REQUIRED ACTION 1 — Return the entries verbatim, from their first line through the line that contains "Todos los niños cuentan".
START SOURCE EXTRACT
Job parallelism default incorrect

2026-02-05 12:46:18 +01:00 · 2019-11-25 13:02:47 -05:00
parent d2ccd8cff0
commit c12d707812
3 changed files with 98 additions and 35 deletions
--- a/modules/nodes-nodes-jobs-about.adoc
+++ b/modules/nodes-nodes-jobs-about.adoc
@@ -3,29 +3,49 @@
 // * nodes/nodes-nodes-jobs.adoc

 [id="nodes-nodes-jobs-about_{context}"]
-= Understanding jobs and CronJobs
+= Understanding Jobs and CronJobs

-A job tracks the overall progress of a task and updates its status with information
-about active, succeeded, and failed pods. Deleting a job will clean up any pods it created.
+A Job tracks the overall progress of a task and updates its status with information
+about active, succeeded, and failed pods. Deleting a Job will clean up any pods it created.
 Jobs are part of the Kubernetes API, which can be managed
 with `oc` commands like other object types.

 There are two possible resource types that allow creating run-once objects in {product-title}:

 Job::
-A regular job is a run-once object that creates a task and ensures the job finishes.
+A regular Job is a run-once object that creates a task and ensures the Job finishes.
+
+There are three main types of task suitable to run as a Job:
+
+* Non-parallel Jobs:
+** A Job that starts only one Pod, unless the Pod fails.
+** The Job is complete as soon as its Pod terminates successfully.
+
+* Parallel Jobs with a fixed completion count:
+** a Job that starts multiple pods.
END SOURCE EXTRACT
REQUIRED ACTION 2 — Retype the documentation diff word for word, from "There are two" to "the Pod fails.".
START DATA LISTING
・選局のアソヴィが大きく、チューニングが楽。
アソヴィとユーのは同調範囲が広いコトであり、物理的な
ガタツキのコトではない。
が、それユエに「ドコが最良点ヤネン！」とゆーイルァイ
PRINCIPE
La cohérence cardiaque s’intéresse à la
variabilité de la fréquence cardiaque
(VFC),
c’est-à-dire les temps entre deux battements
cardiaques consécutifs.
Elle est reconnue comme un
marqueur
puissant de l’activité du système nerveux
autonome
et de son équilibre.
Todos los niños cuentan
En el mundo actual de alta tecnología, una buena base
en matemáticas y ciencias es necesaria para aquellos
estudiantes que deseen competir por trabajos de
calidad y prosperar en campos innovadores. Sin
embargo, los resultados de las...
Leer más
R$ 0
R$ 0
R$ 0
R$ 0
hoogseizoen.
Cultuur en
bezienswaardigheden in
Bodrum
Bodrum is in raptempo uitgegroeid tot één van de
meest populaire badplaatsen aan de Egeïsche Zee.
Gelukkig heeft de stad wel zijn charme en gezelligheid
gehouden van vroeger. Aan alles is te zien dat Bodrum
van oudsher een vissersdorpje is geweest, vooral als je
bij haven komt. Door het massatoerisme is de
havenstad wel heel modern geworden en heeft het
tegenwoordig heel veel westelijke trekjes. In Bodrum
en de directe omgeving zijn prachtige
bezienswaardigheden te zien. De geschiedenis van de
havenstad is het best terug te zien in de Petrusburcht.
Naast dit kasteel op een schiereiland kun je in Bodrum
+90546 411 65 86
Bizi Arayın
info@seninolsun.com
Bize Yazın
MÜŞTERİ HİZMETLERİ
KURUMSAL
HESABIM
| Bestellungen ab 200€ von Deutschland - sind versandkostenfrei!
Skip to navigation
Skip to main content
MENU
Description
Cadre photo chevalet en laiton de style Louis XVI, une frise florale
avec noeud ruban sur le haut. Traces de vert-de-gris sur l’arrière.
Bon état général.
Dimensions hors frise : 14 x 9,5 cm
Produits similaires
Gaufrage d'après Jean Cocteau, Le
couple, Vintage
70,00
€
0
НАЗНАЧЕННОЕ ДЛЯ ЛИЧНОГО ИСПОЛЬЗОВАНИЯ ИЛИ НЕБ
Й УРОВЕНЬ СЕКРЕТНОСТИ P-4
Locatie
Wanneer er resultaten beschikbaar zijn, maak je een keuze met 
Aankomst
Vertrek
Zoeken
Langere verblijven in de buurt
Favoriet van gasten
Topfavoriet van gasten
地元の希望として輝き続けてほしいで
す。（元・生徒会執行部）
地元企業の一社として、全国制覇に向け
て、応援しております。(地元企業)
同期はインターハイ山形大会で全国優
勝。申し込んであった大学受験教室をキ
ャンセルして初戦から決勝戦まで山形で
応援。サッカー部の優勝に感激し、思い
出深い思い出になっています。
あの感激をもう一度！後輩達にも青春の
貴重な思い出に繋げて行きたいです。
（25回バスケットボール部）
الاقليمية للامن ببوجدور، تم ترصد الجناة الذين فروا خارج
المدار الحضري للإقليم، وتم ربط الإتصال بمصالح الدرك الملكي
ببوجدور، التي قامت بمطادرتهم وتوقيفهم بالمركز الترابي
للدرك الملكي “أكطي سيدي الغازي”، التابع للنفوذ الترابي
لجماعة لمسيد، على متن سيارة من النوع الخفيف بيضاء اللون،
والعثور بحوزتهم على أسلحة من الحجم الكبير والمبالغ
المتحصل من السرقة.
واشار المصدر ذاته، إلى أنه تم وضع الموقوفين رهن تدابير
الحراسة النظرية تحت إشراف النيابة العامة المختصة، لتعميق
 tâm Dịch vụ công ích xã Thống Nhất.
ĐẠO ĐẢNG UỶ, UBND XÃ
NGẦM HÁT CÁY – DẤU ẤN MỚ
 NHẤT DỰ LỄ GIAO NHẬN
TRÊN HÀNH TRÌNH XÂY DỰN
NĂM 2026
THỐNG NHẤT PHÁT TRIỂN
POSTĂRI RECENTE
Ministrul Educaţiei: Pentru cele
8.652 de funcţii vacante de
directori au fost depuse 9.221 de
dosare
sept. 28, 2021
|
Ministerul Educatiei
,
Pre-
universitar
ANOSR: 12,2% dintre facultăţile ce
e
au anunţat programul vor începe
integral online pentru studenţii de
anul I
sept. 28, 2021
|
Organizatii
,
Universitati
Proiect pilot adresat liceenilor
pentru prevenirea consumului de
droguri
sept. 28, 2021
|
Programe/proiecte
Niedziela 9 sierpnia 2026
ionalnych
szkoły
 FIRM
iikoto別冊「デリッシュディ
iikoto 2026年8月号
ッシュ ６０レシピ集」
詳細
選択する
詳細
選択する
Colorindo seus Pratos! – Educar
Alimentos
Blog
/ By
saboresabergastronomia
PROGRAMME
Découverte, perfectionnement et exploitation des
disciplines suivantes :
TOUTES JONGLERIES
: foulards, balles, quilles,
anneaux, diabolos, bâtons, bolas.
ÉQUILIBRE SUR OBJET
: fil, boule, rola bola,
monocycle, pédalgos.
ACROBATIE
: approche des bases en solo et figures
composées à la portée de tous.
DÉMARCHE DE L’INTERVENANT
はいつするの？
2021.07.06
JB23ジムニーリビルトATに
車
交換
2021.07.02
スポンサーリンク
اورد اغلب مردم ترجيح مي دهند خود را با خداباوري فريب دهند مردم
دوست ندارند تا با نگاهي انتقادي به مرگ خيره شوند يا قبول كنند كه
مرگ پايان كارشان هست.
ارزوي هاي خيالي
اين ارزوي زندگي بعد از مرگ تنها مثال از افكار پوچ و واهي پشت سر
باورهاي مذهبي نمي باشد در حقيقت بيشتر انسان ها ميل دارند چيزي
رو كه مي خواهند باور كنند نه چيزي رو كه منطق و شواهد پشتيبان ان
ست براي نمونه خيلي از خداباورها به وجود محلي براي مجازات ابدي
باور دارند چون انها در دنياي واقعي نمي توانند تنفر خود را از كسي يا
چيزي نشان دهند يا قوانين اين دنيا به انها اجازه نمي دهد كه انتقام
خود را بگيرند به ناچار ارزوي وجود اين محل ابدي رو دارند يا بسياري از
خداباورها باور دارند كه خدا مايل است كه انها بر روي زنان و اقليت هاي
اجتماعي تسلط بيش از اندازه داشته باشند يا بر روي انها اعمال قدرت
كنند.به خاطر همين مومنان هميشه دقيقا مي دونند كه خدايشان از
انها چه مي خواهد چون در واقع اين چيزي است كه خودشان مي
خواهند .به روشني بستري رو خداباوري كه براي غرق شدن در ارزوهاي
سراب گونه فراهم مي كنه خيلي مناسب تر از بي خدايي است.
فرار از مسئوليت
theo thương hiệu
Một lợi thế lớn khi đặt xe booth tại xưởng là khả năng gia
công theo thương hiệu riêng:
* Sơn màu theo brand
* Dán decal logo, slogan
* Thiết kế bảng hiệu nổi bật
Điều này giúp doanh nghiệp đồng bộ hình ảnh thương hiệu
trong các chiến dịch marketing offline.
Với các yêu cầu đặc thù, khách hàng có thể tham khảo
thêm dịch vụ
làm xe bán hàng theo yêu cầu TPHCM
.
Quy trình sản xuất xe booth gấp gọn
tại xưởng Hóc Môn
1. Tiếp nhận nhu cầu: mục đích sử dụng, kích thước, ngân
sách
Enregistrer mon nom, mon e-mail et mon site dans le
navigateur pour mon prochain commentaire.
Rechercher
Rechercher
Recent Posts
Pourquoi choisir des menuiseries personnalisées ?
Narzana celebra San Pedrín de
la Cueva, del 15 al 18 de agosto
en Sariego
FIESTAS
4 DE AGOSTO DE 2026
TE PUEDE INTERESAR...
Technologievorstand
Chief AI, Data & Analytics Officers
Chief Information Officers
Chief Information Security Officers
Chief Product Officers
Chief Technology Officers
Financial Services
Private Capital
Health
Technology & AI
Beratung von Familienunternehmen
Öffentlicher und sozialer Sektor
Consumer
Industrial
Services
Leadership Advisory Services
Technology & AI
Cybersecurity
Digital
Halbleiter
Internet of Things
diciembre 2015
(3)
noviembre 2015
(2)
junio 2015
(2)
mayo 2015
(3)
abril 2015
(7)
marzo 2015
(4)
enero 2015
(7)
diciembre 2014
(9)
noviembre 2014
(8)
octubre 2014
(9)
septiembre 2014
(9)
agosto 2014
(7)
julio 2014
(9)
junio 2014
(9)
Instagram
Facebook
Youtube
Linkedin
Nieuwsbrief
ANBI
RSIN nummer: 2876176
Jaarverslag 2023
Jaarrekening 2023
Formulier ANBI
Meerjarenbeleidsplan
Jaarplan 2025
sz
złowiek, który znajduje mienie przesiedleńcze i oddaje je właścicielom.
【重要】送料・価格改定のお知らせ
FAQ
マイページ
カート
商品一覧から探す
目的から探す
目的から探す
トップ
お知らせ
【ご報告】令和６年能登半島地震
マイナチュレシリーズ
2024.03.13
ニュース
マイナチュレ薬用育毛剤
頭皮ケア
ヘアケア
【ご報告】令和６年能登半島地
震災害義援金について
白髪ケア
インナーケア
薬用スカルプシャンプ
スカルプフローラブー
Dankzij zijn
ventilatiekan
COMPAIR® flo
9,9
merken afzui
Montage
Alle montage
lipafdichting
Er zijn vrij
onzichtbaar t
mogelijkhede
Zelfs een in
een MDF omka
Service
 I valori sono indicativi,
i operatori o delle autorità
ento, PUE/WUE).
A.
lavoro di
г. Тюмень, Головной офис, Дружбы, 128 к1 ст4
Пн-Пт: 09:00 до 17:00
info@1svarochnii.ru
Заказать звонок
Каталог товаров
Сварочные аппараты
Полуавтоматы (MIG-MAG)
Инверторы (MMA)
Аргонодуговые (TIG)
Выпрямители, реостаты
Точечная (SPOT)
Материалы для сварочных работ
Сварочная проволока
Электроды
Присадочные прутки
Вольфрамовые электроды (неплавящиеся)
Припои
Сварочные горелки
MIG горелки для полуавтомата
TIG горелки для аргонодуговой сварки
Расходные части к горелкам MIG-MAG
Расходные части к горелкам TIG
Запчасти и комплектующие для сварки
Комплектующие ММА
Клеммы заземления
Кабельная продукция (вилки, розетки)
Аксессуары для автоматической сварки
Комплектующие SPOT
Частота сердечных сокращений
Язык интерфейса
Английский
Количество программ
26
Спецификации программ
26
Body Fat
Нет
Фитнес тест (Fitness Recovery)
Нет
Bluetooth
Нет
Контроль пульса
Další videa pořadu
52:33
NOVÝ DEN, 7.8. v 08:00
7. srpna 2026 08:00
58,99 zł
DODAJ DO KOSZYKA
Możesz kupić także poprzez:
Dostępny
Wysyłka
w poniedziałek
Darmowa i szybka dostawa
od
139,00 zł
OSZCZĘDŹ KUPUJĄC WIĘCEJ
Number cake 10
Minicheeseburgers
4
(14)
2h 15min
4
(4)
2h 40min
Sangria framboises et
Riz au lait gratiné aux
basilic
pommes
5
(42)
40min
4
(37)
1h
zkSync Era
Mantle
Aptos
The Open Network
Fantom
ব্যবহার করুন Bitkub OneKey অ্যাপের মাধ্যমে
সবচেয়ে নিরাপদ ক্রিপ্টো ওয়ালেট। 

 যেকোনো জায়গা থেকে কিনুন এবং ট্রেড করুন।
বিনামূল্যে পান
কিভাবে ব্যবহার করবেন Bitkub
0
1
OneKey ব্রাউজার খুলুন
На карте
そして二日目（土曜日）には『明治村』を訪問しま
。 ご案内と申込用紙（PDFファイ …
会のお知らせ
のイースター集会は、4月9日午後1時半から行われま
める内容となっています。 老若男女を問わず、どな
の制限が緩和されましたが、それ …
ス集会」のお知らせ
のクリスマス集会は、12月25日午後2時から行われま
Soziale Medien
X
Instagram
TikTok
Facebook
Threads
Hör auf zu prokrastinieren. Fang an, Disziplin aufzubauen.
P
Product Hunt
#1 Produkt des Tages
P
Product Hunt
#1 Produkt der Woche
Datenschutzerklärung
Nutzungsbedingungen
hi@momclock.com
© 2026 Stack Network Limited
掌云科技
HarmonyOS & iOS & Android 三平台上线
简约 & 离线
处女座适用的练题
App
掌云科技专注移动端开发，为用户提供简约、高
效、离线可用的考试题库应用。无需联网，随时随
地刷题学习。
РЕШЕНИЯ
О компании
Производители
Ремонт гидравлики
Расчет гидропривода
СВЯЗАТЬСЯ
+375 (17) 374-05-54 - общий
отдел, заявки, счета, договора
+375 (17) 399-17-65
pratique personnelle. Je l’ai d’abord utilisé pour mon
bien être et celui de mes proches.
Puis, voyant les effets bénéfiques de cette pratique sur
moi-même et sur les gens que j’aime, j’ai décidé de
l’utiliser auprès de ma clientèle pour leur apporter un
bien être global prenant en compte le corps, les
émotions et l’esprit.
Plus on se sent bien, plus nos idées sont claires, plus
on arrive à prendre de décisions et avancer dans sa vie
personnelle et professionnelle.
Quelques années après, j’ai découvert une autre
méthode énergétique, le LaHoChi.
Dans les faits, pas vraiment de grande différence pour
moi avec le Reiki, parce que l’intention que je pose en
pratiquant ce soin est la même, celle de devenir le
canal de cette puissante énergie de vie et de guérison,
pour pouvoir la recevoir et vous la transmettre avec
END DATA LISTING
ANSWER SECTION 1 —
・選局のアソヴィが大きく、チューニングが楽。
アソヴィとユーのは同調範囲が広いコトであり、物理的な
ガタツキのコトではない。
が、それユエに「ドコが最良点ヤネン！」とゆーイルァイ
PRINCIPE
La cohérence cardiaque s’intéresse à la
variabilité de la fréquence cardiaque
(VFC),
c’est-à-dire les temps entre deux battements
cardiaques consécutifs.
Elle est reconnue comme un
marqueur
puissant de l’activité du système nerveux
autonome
et de son équilibre.
Todos los niños cuentan

ANSWER SECTION 2 —
There are two possible resource types that allow creating run-once objects in {product-title}:

 Job::
-A regular job is a run-once object that creates a task and ensures the job finishes.
+A regular Job is a run-once object that creates a task and ensures the Job finishes.
+
+There are three main types of task suitable to run as a Job:
+
+* Non-parallel Jobs:
+** A Job that starts only one Pod, unless the Pod fails.